I soggetti allo stadio iniziale e quelli a uno stadio intermedio che risultano clinicamente stabili non vengono trattati, ma devono essere sottoposti a controlli periodici.
Il trattamento è invece necessario nel caso di soggetti in cui, già alla diagnosi, la malattia è a uno stadio avanzato e a coloro che presentano le caratteristiche indicate in apertura di paragrafo.
L’approccio terapeutico alla leucemia linfatica cronica è molto cambiato negli ultimi anni; il trattamento, quando ritenuto necessario, deve basarsi innanzitutto sull’età del soggetto malato e sulle sue condizioni cliniche generali. Un determinato programma terapeutico potrebbe infatti essere tollerato da un soggetto giovane, ma risultare improponibile in una persona anziana oppure in una persona affetta anche da altre patologie.
Nella scelta del trattamento hanno inoltre un’importanza primaria i cosiddetti parametri di prognosi, sia clinici che biologici.
Le principali procedure terapeutiche a disposizione contro la leucemia linfatica cronica sono la chemioterapia (tra i farmaci utilizzati si ricordano clorambucile, fludarabina, ciclofosfamide e bendamustina), l’immunoterapia con anticorpi monoclonali (si tratta di molecole di sintesi dirette contro gli antigeni espressi sulla membrana dei linfociti leucemici; il loro meccanismo d’azione è quindi selettivo e non aspecifico come quello dei chemioterapici; fra i principali anticorpi monoclonali utilizzati si ricordano alemtuzumab, rituximab, ofatumumab e obinotuzumab); in diversi casi l’immunoterapia viene associata alla chemioterapia (chemio-immunoterapia).
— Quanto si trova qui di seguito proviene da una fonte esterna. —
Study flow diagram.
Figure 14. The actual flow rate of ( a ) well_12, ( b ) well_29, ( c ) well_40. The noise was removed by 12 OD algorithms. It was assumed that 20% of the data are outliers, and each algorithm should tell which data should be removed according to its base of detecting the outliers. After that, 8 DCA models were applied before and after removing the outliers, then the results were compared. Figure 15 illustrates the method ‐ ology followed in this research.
Altra arma terapeutica è il trapianto di cellule staminali; di norma si predilige il trapianto allogenico; quello da donatore HLA identico è stato praticato in un numero di casi abbastanza limitato, vista l’età media abbastanza elevata dei soggetti affetti da leucemia linfatica cronica.
Risultati incoraggianti sono arrivati dal trapianto allogenico con condizionamento a ridotta intensità. Si tratta di una forma di trapianto caratterizzata dalla somministrazione di farmaci ad attività prevalentemente immunosoppressiva. Lo scopo è quello di consentire ugualmente un buon attecchimento delle cellule staminali allogeniche del donatore, con un duplice risultato:
- ridurre i rischi di tossicità e quindi di mortalità associata al trapianto;
- mantenere una buona efficacia terapeutica sulla patologia tumorale.
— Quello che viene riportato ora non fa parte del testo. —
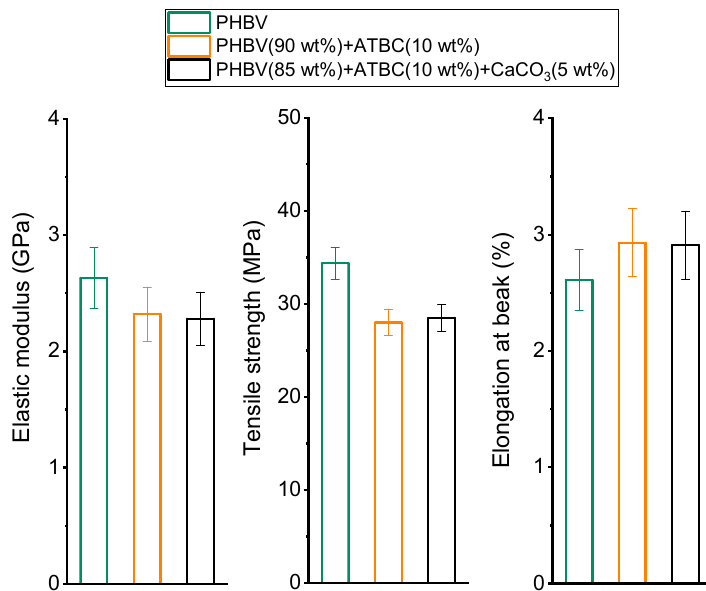
Figure 4. Elastic modulus, tensile strength and elongation at break of PHBV and PHBV mixed with ( i ) ATBC and ( ii ) ATBC and the mineral filler CaCO 3 at the concentrations indicated (estimated errors from standard deviation for elastic modulus, and elongation at break: ± 10%; for tensile strength ± 5%).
La chirurgia non ha ruolo alcuno nel trattamento della leucemia linfatica cronica, mentre la radioterapia può essere utile sia come preparazione al trapianto di cellule staminali, sia a fini palliativi, ovvero per ridurre il dolore nei soggetti in cui la malattia si trova in uno stadio avanzato e che non rispondono alle altre terapie.
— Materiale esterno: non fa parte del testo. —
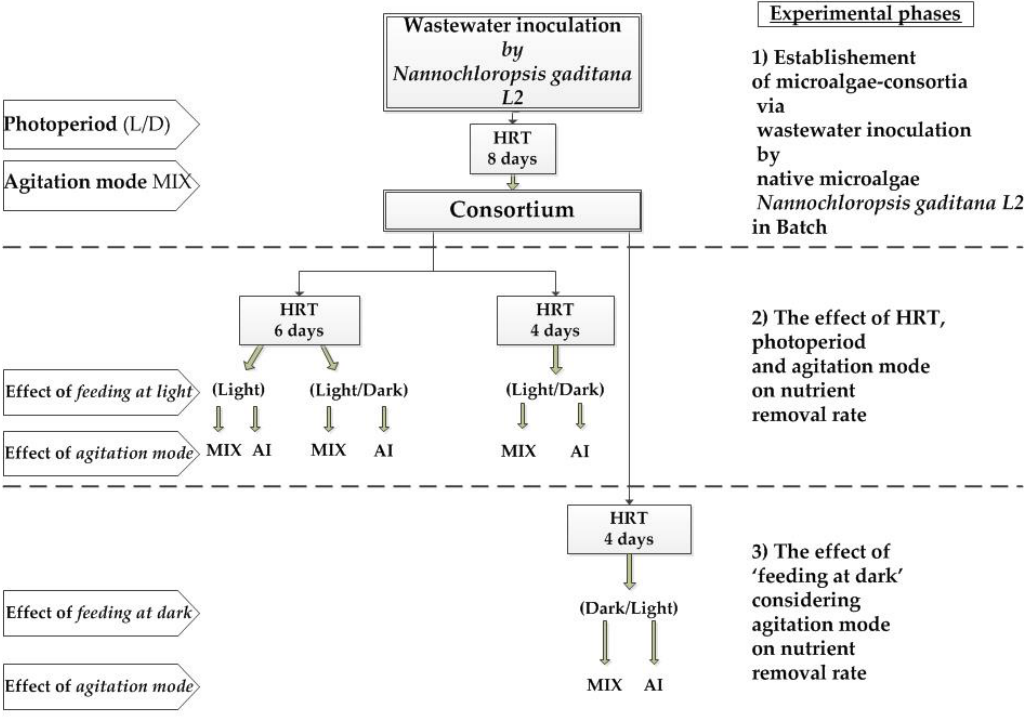
Figure 2. Diagram of experiments carried out in this work. Three experimental phases related to the evaluation of the main studied parameters in sequencing batch reactor (SBR) treating wastewater (WW) by microalgae-based consortium: HRT, agitation mode, and the e ff ect of feeding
Nel nostro Paese le stime parlano di circa 1.600 nuovi casi annui di leucemia linfatica cronica tra gli uomini e 1.150 tra le donne; l’età media alla diagnosi è intorno ai 70 anni.
Leucemia linfatica cronica – Aspettativa di vita
Il comportamento della leucemia linfatica cronica dal punto di vista clinico e da quello del decorso è piuttosto eterogeneo. Alcuni soggetti asintomatici rimangono stabili per diversi anni e hanno un’aspettativa di vita che non differisce da quella attesa per l’età; in altri casi la malattia si manifesta più precocemente e ha un decorso più rapido. Gli studi effettuati hanno dimostrato che queste variabilità sono da attribuirsi alle diversità biologiche della patologia. Essenzialmente, i dati più recenti ci dicono che, grazie ai progressi fatti a livello terapeutico, oggi la sopravvivenza supera i 10 anni dalla diagnosi.